In order to get full service transit services, I think we should start with busways and the upgrade from there. We could use new electric buses on certain routes as well as LRT-like modern bus cars on other more busy routes.

I made out two maps that I think should be considered for BRT/busway corridors. What this would entail is repaving and redesigning the roadways to where they had bus-only lanes were possible, and in other areas just general improvements (landscaping, sidewalks, grants for businesses to convert signage and improve outdoor walkability/visual ailments, below ground power lines and metal stoplights). Each one of these corridors badly needs it, and we all know it who lives in Nashville. The city needs an overall revitalization, and getting a federal grant to do this much work would be completely dooable.

Also for BRT routes, it would be frequent 10 minute frequency per bus, or 5 minutes on very busy urban routes like West End/21st. And there would be a need for a 24 hour bus network that had reduced service after midnight (maybe only the major lines down Gallatin, Murfreesboro, and West End) with only 30 minute service.

• [Rows]
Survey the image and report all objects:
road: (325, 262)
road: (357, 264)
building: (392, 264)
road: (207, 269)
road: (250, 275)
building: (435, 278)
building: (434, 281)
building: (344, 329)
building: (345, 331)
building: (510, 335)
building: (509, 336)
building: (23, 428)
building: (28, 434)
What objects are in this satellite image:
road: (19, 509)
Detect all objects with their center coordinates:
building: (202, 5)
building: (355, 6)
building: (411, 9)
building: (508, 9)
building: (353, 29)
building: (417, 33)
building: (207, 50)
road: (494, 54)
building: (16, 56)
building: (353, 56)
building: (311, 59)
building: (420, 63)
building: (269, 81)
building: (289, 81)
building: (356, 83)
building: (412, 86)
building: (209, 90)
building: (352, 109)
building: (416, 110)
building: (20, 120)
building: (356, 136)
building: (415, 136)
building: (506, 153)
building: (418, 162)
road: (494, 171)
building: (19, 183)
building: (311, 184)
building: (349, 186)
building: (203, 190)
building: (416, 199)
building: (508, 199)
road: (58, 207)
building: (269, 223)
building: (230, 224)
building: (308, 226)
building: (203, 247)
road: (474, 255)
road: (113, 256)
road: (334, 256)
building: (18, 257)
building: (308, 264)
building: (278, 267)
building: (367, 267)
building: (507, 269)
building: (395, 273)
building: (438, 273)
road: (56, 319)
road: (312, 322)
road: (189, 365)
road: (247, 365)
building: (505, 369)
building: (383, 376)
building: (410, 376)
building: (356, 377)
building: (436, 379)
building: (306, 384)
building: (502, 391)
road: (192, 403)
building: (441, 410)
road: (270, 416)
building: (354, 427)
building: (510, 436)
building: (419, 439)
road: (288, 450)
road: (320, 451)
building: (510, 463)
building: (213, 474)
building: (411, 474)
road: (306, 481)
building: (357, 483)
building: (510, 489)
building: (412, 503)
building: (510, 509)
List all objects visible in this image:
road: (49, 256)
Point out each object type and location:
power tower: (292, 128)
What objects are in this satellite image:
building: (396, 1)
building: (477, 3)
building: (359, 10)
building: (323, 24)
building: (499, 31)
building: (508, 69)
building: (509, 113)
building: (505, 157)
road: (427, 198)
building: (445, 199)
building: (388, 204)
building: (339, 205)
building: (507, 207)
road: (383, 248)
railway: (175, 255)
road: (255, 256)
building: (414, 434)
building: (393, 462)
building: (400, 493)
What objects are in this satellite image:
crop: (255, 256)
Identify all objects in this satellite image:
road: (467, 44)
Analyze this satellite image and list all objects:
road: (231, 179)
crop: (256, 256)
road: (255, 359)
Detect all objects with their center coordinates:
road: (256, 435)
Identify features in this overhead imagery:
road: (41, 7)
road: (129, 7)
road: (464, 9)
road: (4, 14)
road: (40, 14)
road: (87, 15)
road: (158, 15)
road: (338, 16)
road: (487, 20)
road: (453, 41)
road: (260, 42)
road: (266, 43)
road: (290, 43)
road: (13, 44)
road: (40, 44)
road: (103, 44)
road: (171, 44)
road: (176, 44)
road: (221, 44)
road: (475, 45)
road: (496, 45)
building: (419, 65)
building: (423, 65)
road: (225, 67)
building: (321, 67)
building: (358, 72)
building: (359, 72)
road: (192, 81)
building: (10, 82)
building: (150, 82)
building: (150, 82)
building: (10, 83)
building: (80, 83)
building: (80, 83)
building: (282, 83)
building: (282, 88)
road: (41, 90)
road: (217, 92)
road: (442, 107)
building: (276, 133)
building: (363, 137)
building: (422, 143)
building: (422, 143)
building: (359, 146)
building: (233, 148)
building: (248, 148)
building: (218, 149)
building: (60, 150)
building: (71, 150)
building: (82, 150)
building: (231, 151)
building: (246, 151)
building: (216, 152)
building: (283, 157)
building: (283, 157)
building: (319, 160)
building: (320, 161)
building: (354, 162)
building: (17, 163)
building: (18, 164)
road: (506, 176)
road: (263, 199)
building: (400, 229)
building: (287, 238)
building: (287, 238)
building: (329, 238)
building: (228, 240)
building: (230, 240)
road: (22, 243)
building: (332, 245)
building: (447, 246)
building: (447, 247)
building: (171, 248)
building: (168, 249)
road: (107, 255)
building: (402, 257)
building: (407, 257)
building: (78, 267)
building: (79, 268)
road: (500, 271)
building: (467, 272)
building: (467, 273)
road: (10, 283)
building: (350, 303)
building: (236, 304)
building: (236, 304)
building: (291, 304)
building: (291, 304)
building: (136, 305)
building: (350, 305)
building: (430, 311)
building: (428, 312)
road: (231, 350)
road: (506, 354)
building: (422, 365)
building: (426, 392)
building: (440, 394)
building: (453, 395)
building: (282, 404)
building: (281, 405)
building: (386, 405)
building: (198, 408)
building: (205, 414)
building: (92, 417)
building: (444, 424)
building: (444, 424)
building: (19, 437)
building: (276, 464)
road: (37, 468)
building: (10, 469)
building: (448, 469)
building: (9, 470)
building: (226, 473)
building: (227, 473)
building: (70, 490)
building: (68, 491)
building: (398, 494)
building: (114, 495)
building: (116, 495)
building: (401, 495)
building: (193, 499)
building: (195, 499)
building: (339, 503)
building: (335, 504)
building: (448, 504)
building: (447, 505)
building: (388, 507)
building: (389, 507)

• [Set exercise]
Please reproduce the Nashville busway proposal above word for word, from the first sentence through the last.

• [Reply to the exercise]
In order to get full service transit services, I think we should start with busways and the upgrade from there. We could use new electric buses on certain routes as well as LRT-like modern bus cars on other more busy routes.

I made out two maps that I think should be considered for BRT/busway corridors. What this would entail is repaving and redesigning the roadways to where they had bus-only lanes were possible, and in other areas just general improvements (landscaping, sidewalks, grants for businesses to convert signage and improve outdoor walkability/visual ailments, below ground power lines and metal stoplights). Each one of these corridors badly needs it, and we all know it who lives in Nashville. The city needs an overall revitalization, and getting a federal grant to do this much work would be completely dooable.

Also for BRT routes, it would be frequent 10 minute frequency per bus, or 5 minutes on very busy urban routes like West End/21st. And there would be a need for a 24 hour bus network that had reduced service after midnight (maybe only the major lines down Gallatin, Murfreesboro, and West End) with only 30 minute service.